Jules Verne

Enlacé dans ces remous de l'air, il tourbillonnait avec une rapidité vertigineuse; la nacelle décrivait de larges oscillations; les instruments suspendus sous la tente s'entrechoquaient à se briser, les tuyaux du serpentin se courbaient à se rompre, les caisses à eau se déplaçaient avec fracas; à deux pieds l'un de l'autre, les voyageurs ne pouvaient s'entendre, et d'une main crispée s'accrochant aux cordages; ils essayaient de se maintenir contre la fureur de l'ouragan.

Kennedy, les cheveux épars, regardait sans parler; le docteur avait repris son audace au milieu du danger, et rien ne parut sur ses traits de ses violentes émotions, pas même quand, après un dernier tournoiement, le Victoria se trouva subitement arrêté dans un calme inattendu; le vent du nord avait pris le dessus et le chassait en sens inverse sur la route du matin avec une rapidité non moins égale.

« Où allons-nous? s'écria Kennedy.

--Laissons faire la Providence, mon cher Dick; j'ai eu tort de douter d'elle; ce qui convient, elle le sait mieux que nous, et nous voici retournant vers les lieux que nous n'espérions plus revoir. »

Le sol si plat, si égal pendant l'aller, était alors bouleversé comme les flots après la tempête; une suite de petits monticules à peine fixés jalonnaient le désert; le vent soufflait avec violence, et le Victoria volait dans l'espace.

La direction suivie par les voyageurs différait un peu de celle qu'ils avaient prise le matin; aussi vers les neuf heures, au lieu de retrouver les rives du Tchad, ils virent encore le désert s'étendre devant eux.

Kennedy en fit l'observation.

Peu importe, répondit le docteur; l'important est de revenir au sud; nous rencontrerons les villes de Bornou, Wouddie ou Kouka, et je n'hésiterai pas à m'y arrêter.

--Si tu es satisfait, je le suis, répondit le chasseur; mais fasse le ciel que nous ne soyons pas réduits à traverser le désert comme ces malheureux Arabes!
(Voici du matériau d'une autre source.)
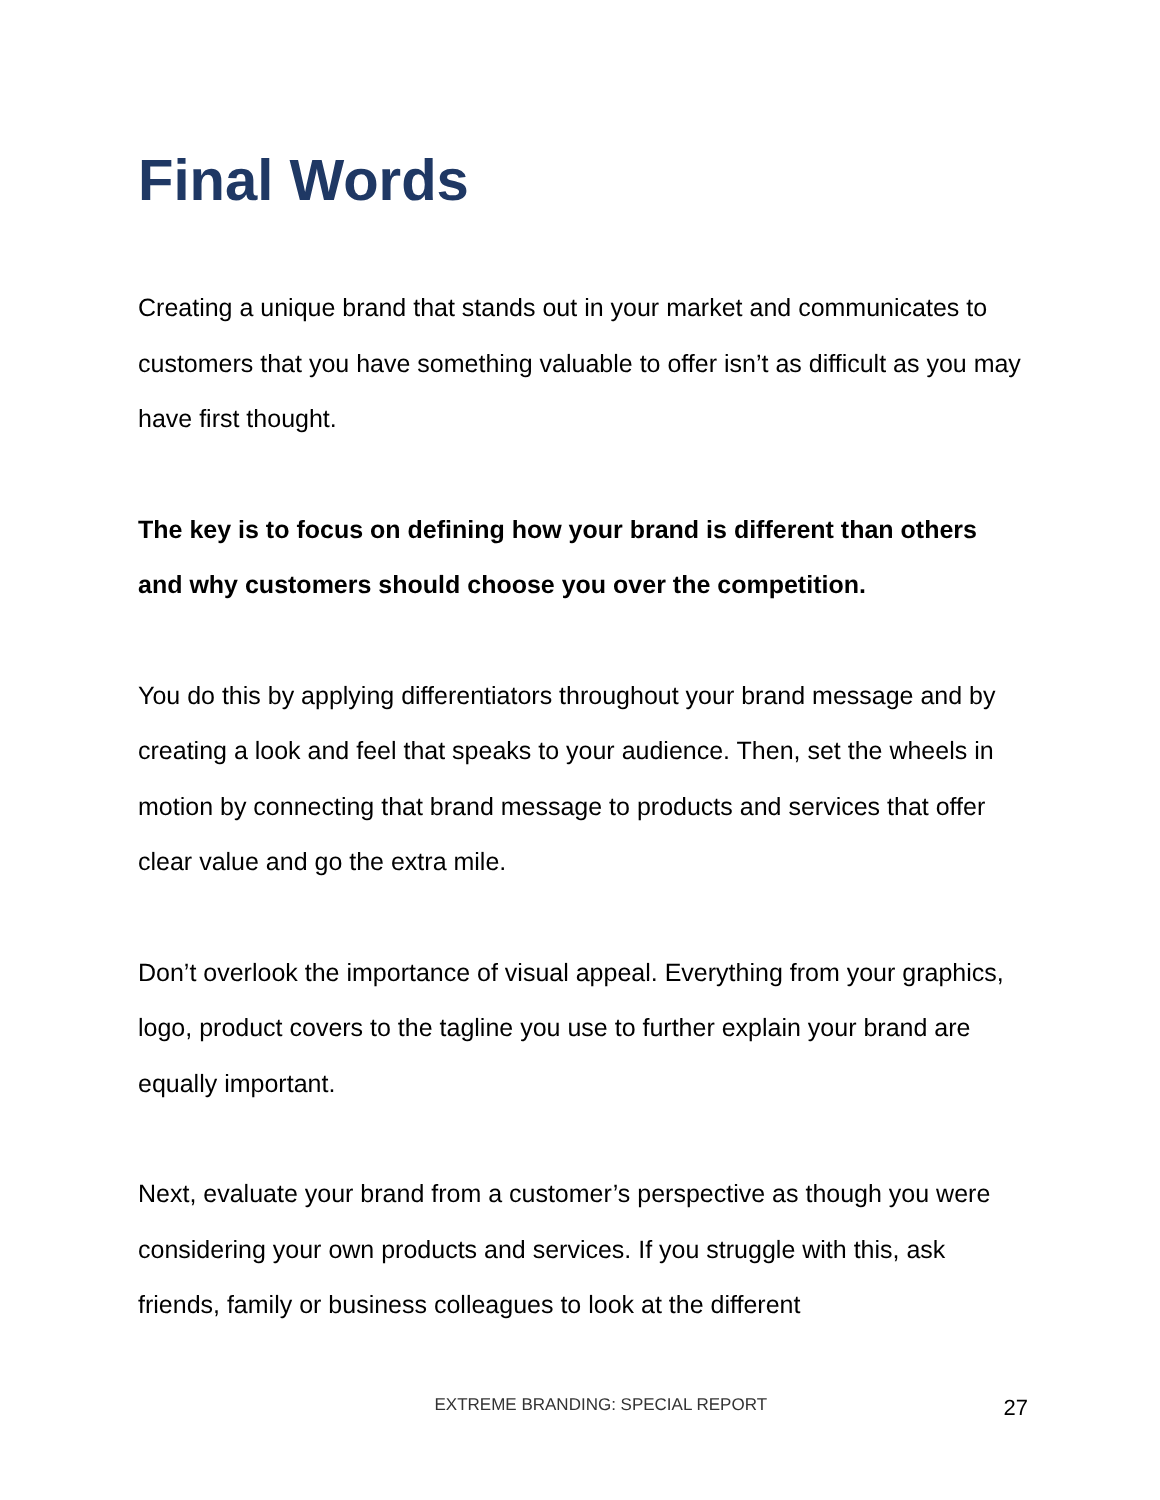Final Words
Creating a unique brand that stands out in your market and communicates to customers that you have something valuable to offer isn’t as difficult as you may have first thought.
The key is to focus on defining how your brand is different than others and why customers should choose you over the competition.
You do this by applying differentiators throughout your brand message and by creating a look and feel that speaks to your audience. Then, set the wheels in motion by connecting that brand message to products and services that offer clear value and go the extra mile.
Don’t overlook the importance of visual appeal. Everything from your graphics, logo, product covers to the tagline you use to further explain your brand are equally important.
Next, evaluate your brand from a customer’s perspective as though you were considering your own products and services. If you struggle with this, ask friends, family or business colleagues to look at the different
EXTREME BRANDING: SPECIAL REPORT 27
Ce que nous avons vu est horrible.

--Et se reproduit fréquemment? Dick. Les traversées du désert sont autrement dangereuses que celles de l'Océan; le désert a tous les périls de la mer, même l'engloutissement, et de plus, des fatigues et des privations insoutenables.

--Il me semble, dit Kennedy, que le vent tend à se calmer; la poussière des sables est moins compacte, leurs ondulations diminuent, l'horizon s'éclaircit

--Tant mieux, il faut l'examiner attentivement avec la lunette, et que pas un point n'échappe à notre vue!

--Je m'en charge, Samuel, et le premier arbre n'apparaîtra pas sans que tu n'en sois prévenu. »

Et Kennedy, la lunette à la main, se plaça sur le devant de la nacelle.

CHAPITRE XXXV

L'histoire de Joe.--L'île des Biddiomahs.--L'adoration.--L'île engloutie.--Les rives du lac.--L'arbre aux serpents.--Voyage à pied.--Souffrances.--Moustiques et fourmis.--La faim.--Passage du Victoria.--Disparition du Victoria.--Désespoir.--Le marais.--Un dernier cri.

Qu'était devenu Joe pendant les vaines recherches de son maître?

Lorsqu'il se fut précipité dans le lac, son premier mouvement à la surface fut de lever les yeux en l'air; il vit le Victoria, déjà fort élevé au-dessus du lac, remonter avec rapidité, diminuer peu à peu, et, pris bientôt par un courant rapide, disparaître vers le nord. Son maître, ses amis étaient sauvés.

« Il est heureux, se dit-il, que j'aie eu cette pensée de me jeter dans le Tchad; elle n'eût pas manqué de venir à l'esprit de M. Kennedy, et certes il n'aurait pas hésité à faire comme moi, car il est bien naturel qu'un homme se sacrifie pour en sauver deux autres. C'est mathématique.»

Rassuré sur ce point, Joe se mit à songer à lui; il était au milieu d'un lac immense, entouré de peuplades inconnues, et probablement féroces. Raison de plus pour se tirer d'affaire en ne comptant que sur lui; il ne s'effraya donc pas autrement.

Avant l'attaque des oiseaux de proie, qui, selon lui, s'étaient conduits comme de vrais gypaètes, il avait avisé une île à l'horizon; il résolut donc de se diriger vers elle, et se mit à déployer toutes ses connaissances dans l'art de la natation, après s'être débarrassé de la partie la plus gênante de ses vêtements; il ne s'embarrassait guère d'une promenade de cinq ou six milles; aussi, tant qu'il fut en plein lac, il ne songea qu'à nager vigoureusement et directement.